Growth, Exercise, NUtrition and Development (GENUD) Research Group, Instituto Agroalimentario de Aragón (IA2), Instituto de Investigación Sanitaria Aragón (IIS Aragón), Universidad de Zaragoza, Zaragoza, Spain.
Spanish National Cancer Research Centre (CNIO), Madrid, Spain.
Sci Rep. 2021 Feb 4;11(1):3067. doi: 10.1038/s41598-021-82712-4.
Obesity is the result of interactions between genes and environmental factors. Since monogenic etiology is only known in some obesity-related genes, a genetic risk score (GRS) could be useful to determine the genetic predisposition to obesity. Therefore, the aim of our study was to build a GRS able to predict genetic predisposition to overweight and obesity in European adolescents. A total of 1069 adolescents (51.3% female), aged 11-19 years participating in the Healthy Lifestyle in Europe by Nutrition in Adolescence (HELENA) cross-sectional study were genotyped. The sample was divided in non-overweight (non-OW) and overweight/obesity (OW/OB). From 611 single nucleotide polymorphisms (SNP) available, a first screening of 104 SNPs univariately associated with obesity (p < 0.20) was established selecting 21 significant SNPs (p < 0.05) in the multivariate model. Unweighted GRS (uGRS) was calculated by summing the number of risk alleles and weighted GRS (wGRS) by multiplying the risk alleles to each estimated coefficient. The area under curve (AUC) was calculated in uGRS (0.723) and wGRS (0.734) using tenfold internal cross-validation. Both uGRS and wGRS were significantly associated with body mass index (BMI) (p < .001). Both GRSs could potentially be considered as useful genetic tools to evaluate individual's predisposition to overweight/obesity in European adolescents.
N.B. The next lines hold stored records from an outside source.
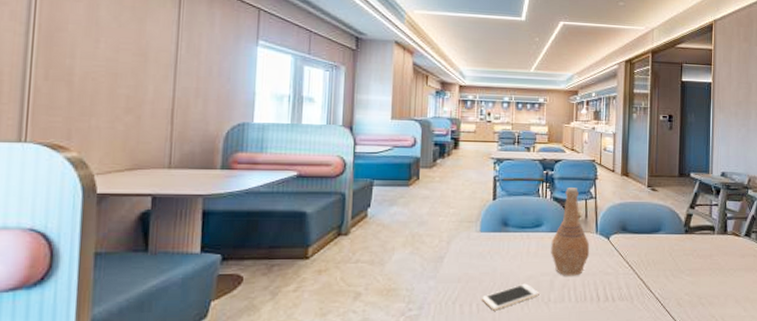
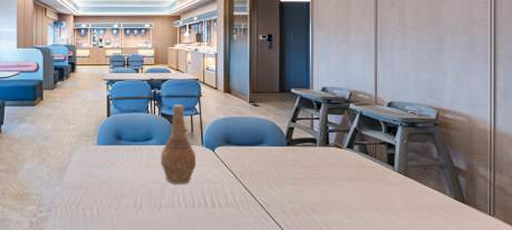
cell phone: present [482,283,540,311] -> none [101,190,152,214]

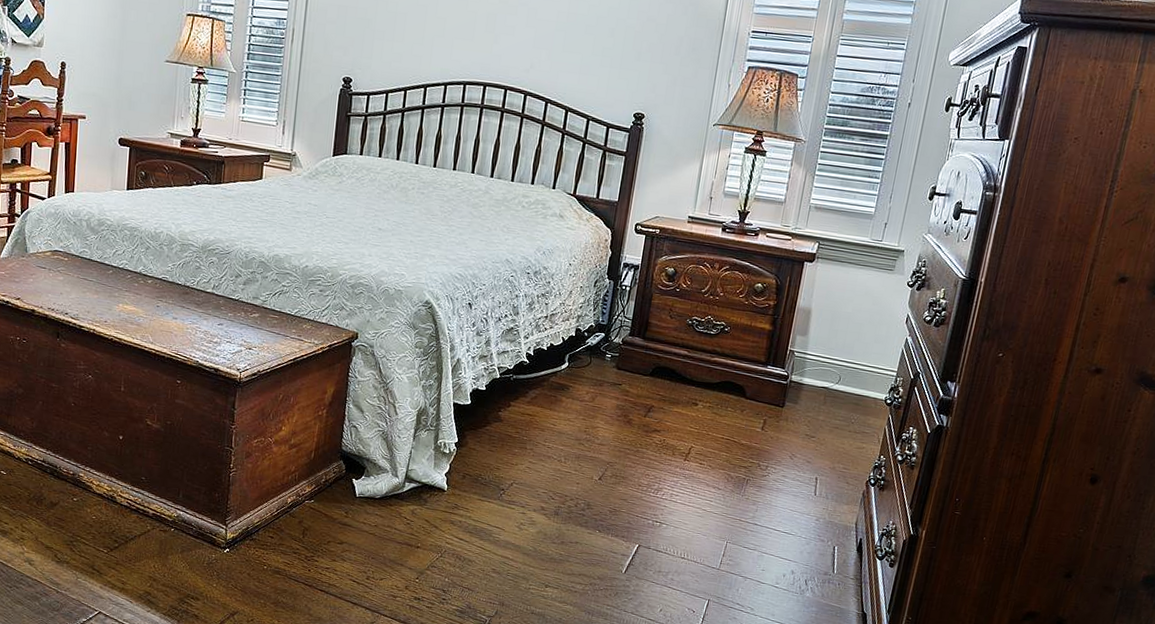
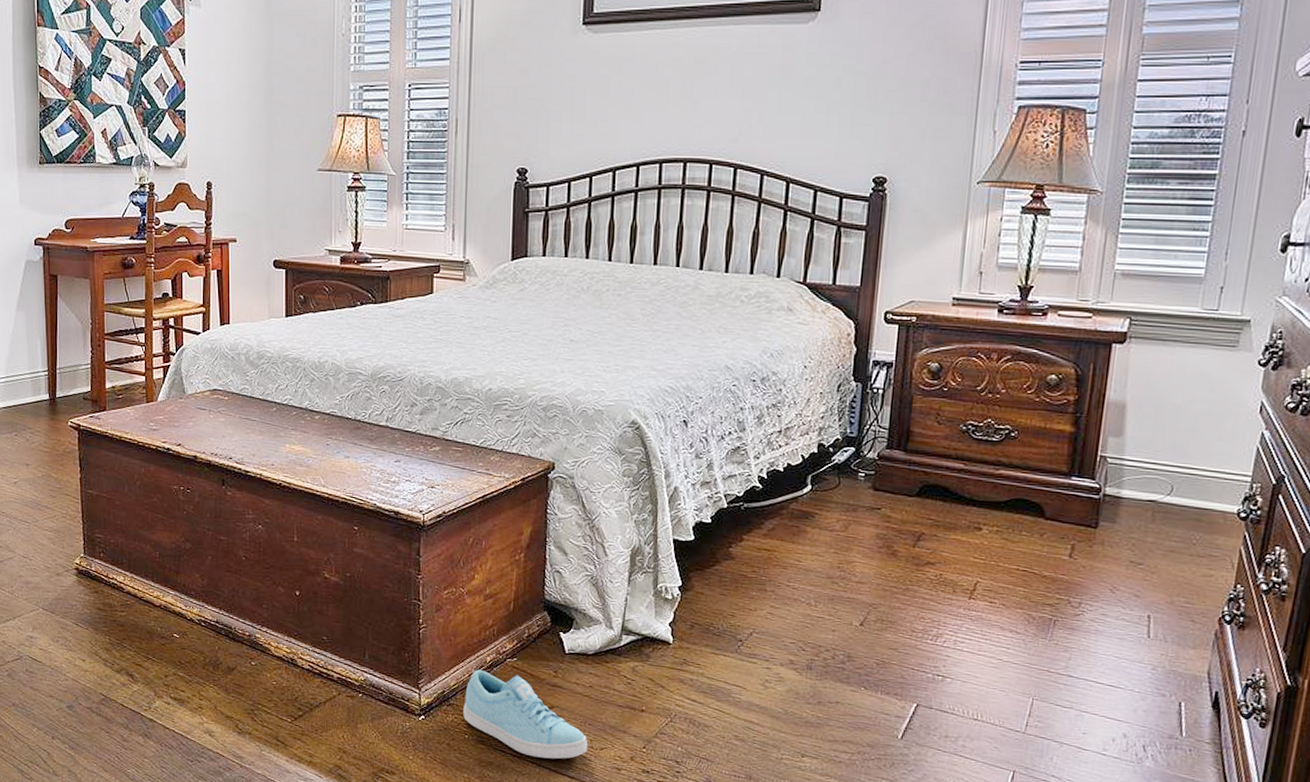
sneaker: none [263,509,371,588] -> present [463,670,588,759]

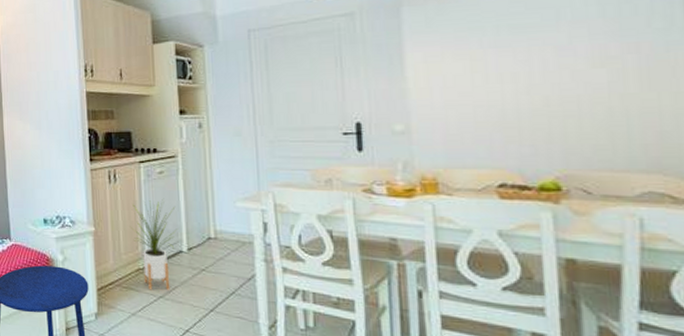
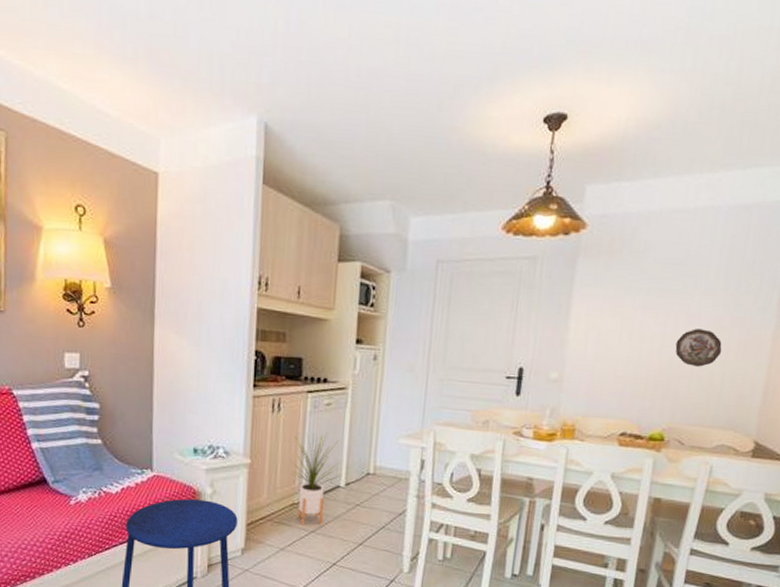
decorative plate: none [548,61,617,104] -> present [675,328,722,367]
肥胖是基因和环境因素相互作用的结果。由于单基因病因仅在一些与肥胖相关的基因中可知,遗传风险评分 (GRS) 可用于确定肥胖的遗传易感性。因此,我们的研究目的是建立一个能够预测欧洲青少年超重和肥胖遗传易感性的 GRS。共有 1069 名年龄在 11-19 岁的青少年(51.3%为女性)参加了欧洲青少年营养与健康生活方式(HELENA)的横断面研究,对其进行了基因分型。该样本分为非超重(非 OW)和超重/肥胖(OW/OB)两组。从可用的 611 个单核苷酸多态性 (SNP) 中,首先对 104 个与肥胖相关的 SNP(p<0.20)进行了单变量筛选,选择了多变量模型中 21 个有意义的 SNP(p<0.05)。通过将风险等位基因相加来计算未加权 GRS (uGRS),并通过将风险等位基因乘以每个估计系数来计算加权 GRS (wGRS)。在 uGRS(0.723)和 wGRS(0.734)中使用十折内部交叉验证计算曲线下面积 (AUC)。uGRS 和 wGRS 均与体重指数 (BMI) 显著相关(p<0.001)。这两种 GRS 都可以被认为是评估欧洲青少年超重/肥胖遗传易感性的有用遗传工具。